Jakarta (ANTARA) - Fenomena perundungan di lingkungan pendidikan Indonesia bukanlah gejala baru, namun dalam beberapa tahun terakhir kasus-kasusnya kian mencuat ke permukaan dengan pola yang semakin kompleks. Salah satu aspek yang kerap luput dibahas tetapi memiliki pengaruh kuat adalah budaya “gengsi sekolah” rasa bangga berlebihan terhadap identitas sekolah yang pada titik tertentu dapat bergeser menjadi tekanan sosial dan ruang subur bagi perundungan.

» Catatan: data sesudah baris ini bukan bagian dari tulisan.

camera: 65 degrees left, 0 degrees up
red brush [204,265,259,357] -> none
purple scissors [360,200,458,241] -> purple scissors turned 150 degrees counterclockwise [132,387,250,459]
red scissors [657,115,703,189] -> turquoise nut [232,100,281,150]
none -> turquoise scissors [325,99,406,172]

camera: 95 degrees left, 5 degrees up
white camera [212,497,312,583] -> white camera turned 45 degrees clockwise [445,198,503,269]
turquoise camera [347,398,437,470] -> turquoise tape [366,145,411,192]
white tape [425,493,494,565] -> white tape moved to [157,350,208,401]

Data resmi SIMFONI PPA menunjukkan kenyataan pahit, Semester I 2025 mencatat 392 kasus kekerasan dengan 426 korban. Dari jumlah tersebut, 56,9% berupa kekerasan seksual, 25,8% kekerasan fisik, dan 12,9% kekerasan psikis. Angka itu terus meningkat, menjadi 519 kasus hingga Agustus 2025, dan mencapai 586 kasus per September 2025. Mirisnya, 86% korban adalah perempuan dan 72% di antaranya anak-anak.
Ketika Lonceng Berbunyi
Setiap pagi, lonceng berbunyi di banyak sekolah di Indonesia, bersamaan dengan langkah ratusan siswa yang memasuki gerbang. Di antara keramaian seragam yang serupa, tersembunyi kisah-kisah yang berbeda termasuk kisah tentang mereka yang takut menghadapi hari baru, karena apa yang menunggu bukan pelajaran, tetapi perlakuan yang menyakitkan.

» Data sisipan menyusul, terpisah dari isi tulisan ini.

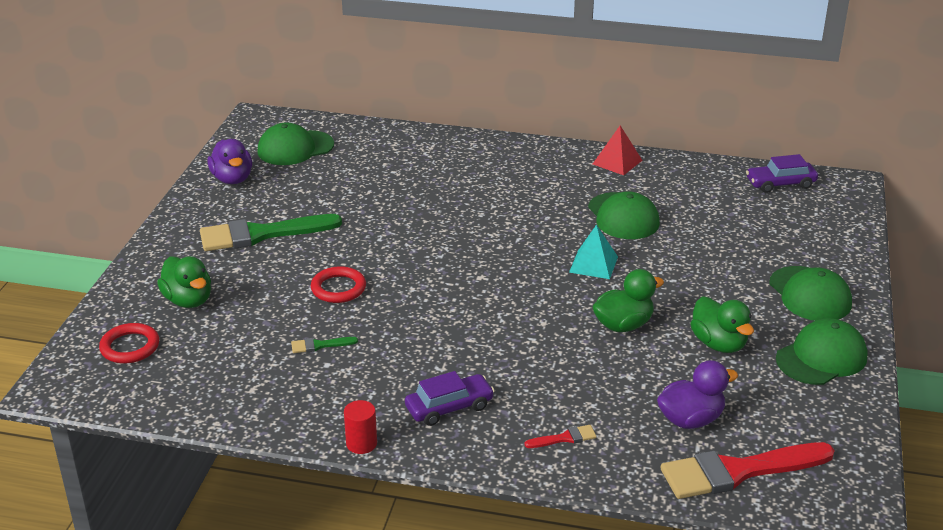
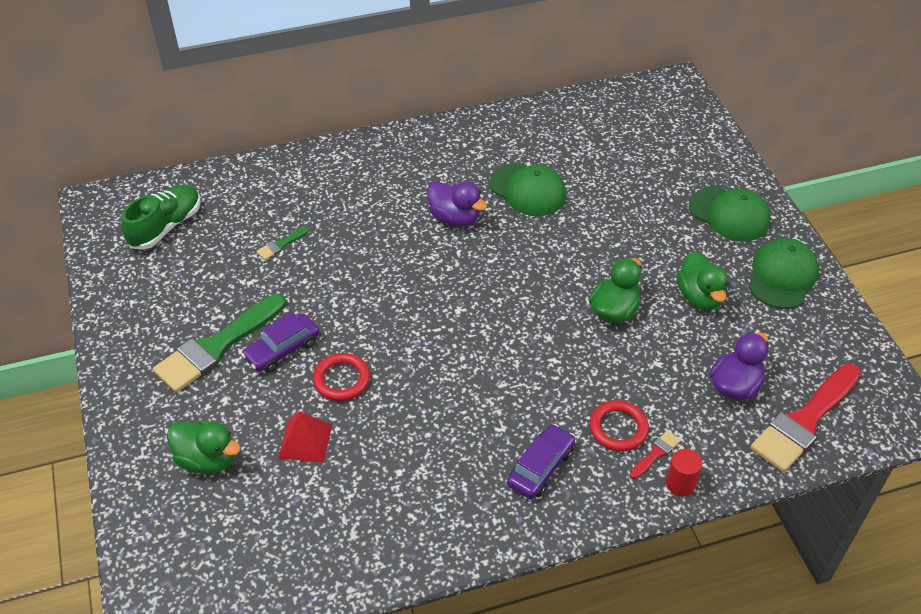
camera: 30 degrees left, 15 degrees up
red ring [99,323,159,364] -> red ring moved to [589,400,649,452]
purple duck [207,139,252,184] -> purple duck moved to [427,181,487,227]
green cap [257,123,334,165] -> green shoe [121,184,200,250]
green brush [291,337,358,353] -> green brush moved to [256,227,309,260]
red cylinder [344,400,377,454] -> red cylinder moved to [666,449,702,496]
turquoise pyramid [569,225,618,279] -> none
red pyramid [593,126,643,175] -> red pyramid moved to [278,411,332,463]
green duck [690,296,754,353] -> green duck turned 45 degrees clockwise [677,252,728,310]
purple car [746,154,818,193] -> purple car moved to [241,312,320,373]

Kisah seperti itu bukan satu dua kali terdengar. Di ruang kelas, lorong gelap, grup pesan singkat, hingga media sosial, perundungan berkembang dalam bentuk yang semakin halus sekaligus kejam. Sekolah yang menjunjung tinggi prestasi dan reputasi, tetapi kadang lupa bahwa di balik bangunan megah dan catatan kemenangan, ada murid yang terluka secara diam-diam.
Baca juga: DP3A: Perundungan anak di sekolah bisa berujung bunuh diri
Gengsi sekolah yang bagi sebagian orang menjadi kebanggaan sering menjadi ruang sosial yang memproduksi tekanan baru. Dalam narasi inilah perundungan kerap muncul sebagai mekanisme untuk mempertahankan status. Di tangan para pelakunya, perundungan menjadi alat untuk menegaskan identitas kelompok, baik melalui intimidasi, cemooh, maupun pengucilan.
Namun ketika gengsi berubah menjadi tembok eksklusif, ia menjadi sumber perpecahan. Anak-anak yang dianggap tidak memenuhi standar sosial baik karena penampilan, kemampuan belajar, latar keluarga, atau hal-hal kecil seperti gaya bicara mulai ditempatkan dalam hierarki sosial yang tidak pernah mereka pilih.
Di beberapa sekolah, hierarki itu begitu kuat hingga murid-murid tertentu terasa seperti memiliki otoritas informal. Mereka menjadi pusat perhatian, memiliki akses ke kelompok populer, dan sering kali lebih dekat dengan figur guru atau senior yang dihormati. Posisi ini membuat mereka memiliki kekuasaan tidak tertulis, yang jika disalahgunakan, dapat menjadi sumber perundungan. Kekuasaan kecil inilah yang menjadikan perundungan bukan sekadar insiden, tetapi bagian dari budaya sosial sekolah.